Academic journal article Monthly Labor Review

Work-Related Activities of Single Mothers before and after Welfare Reform

Academic journal article Monthly Labor Review

Work-Related Activities of Single Mothers before and after Welfare Reform

Article excerpt

How much did single mothers on Temporary Assistance for Needy Families (TANF) work after welfare reform? Has their work participation stopped increasing recently? Since the U.S. Federal Government established mandatory work requirements for most TANF recipients and minimum annual work participation rates for States in the Personal Responsibility and Work Opportunity Reconciliation Act (PRWORA) of 1996, welfare recipients' participation in work-related activities became the central issue among both policymakers and researchers. Under the law, an adult TANF recipient generally is required to participate in "core" (1) and "supplementary" (2) work activities for at least 30 hours per week. (3) In response to PRWORA's requirement that recipients participate in work-related activities, there was a dramatic increase in adult welfare recipients' work activities, and the share of adults on Aid to Families with Dependent Children (AFDC) or TANF who were engaged in work-related activities for at least 1 hour per week in a typical month rose from 22.4 percent in 1996 to 43.1 percent in 2001. Many supporters of welfare reform viewed this increase in work participation as strong evidence of the success of PRWORA. In 2002, however, the weekly work participation rate decreased to 41.7 percent and then went to 41.2 percent in 2003 as the country's economy struggled to recover from the 2001 recession. (4)

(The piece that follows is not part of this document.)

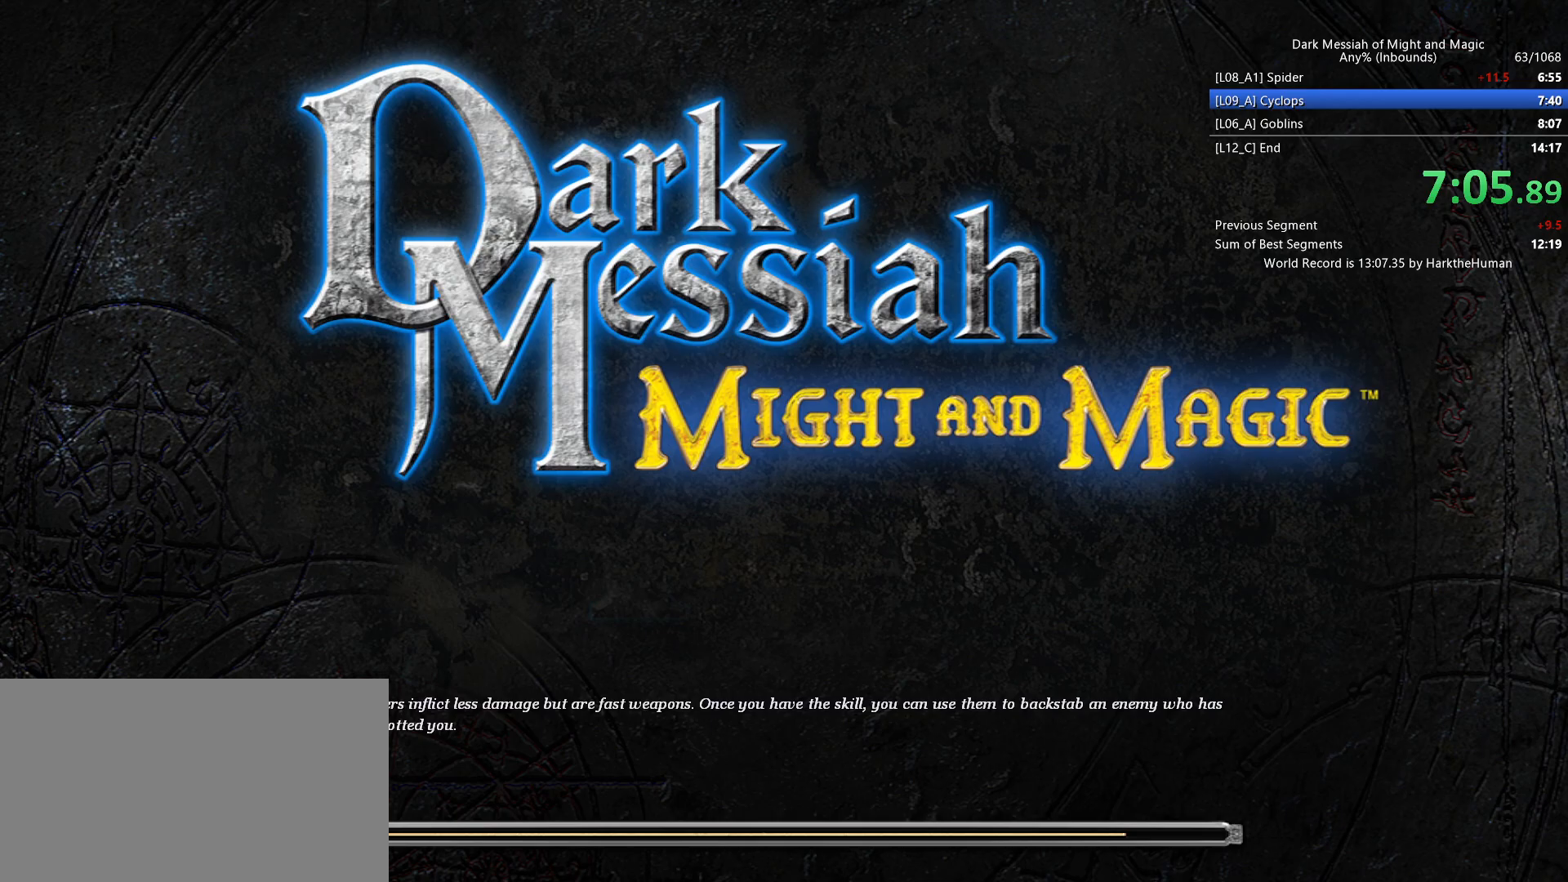
{"keys": ["a"], "mouse": [], "events": [[267, "a", "down"]]}
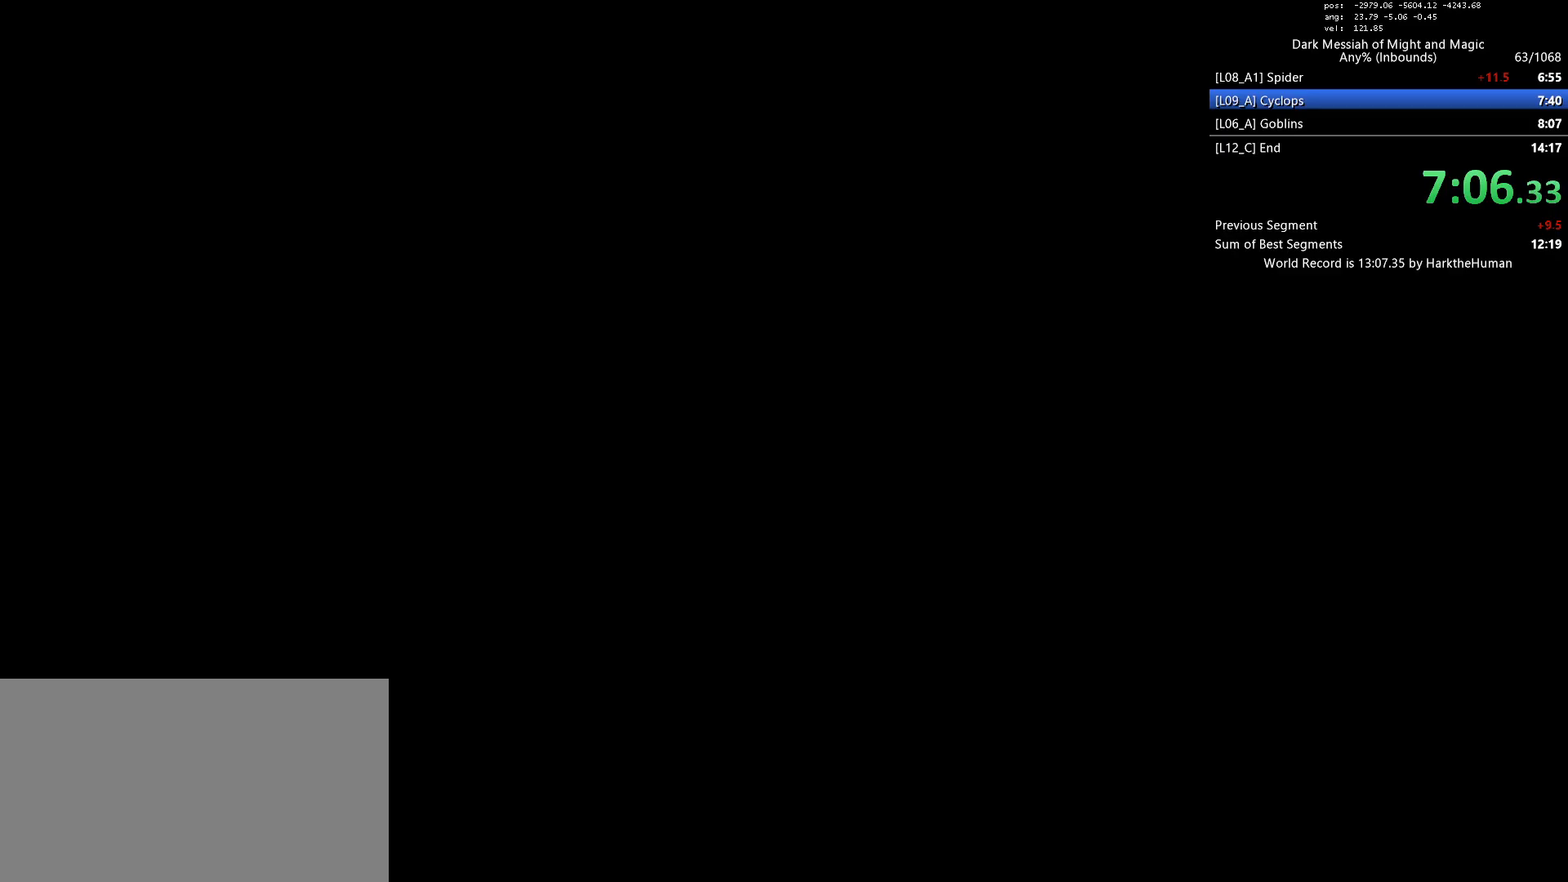
{"keys": ["a"], "mouse": [], "events": [[83, "2", "down"], [183, "2", "up"]]}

This decline in work participation brought heavy criticism on the Federal Government's welfare reform effort as well as heated debates about how to raise work participation rates among people on welfare. Many argued that the Federal Government's minimum work participation rates were meaningless, especially because caseload reduction credits given to States and territories (except for Guam) effectively dropped their minimum participation rates to 10 percent or less. (5) Many also complained that a majority of States were able to protect families in their "separate State programs" from the Federal work requirements. Because 32 States established separate State programs and moved many families on TANF (especially two-parent families) into these programs, (6) PRWORA critics argued that the law in fact allowed for States not to have to increase the work participation rates of their welfare recipients.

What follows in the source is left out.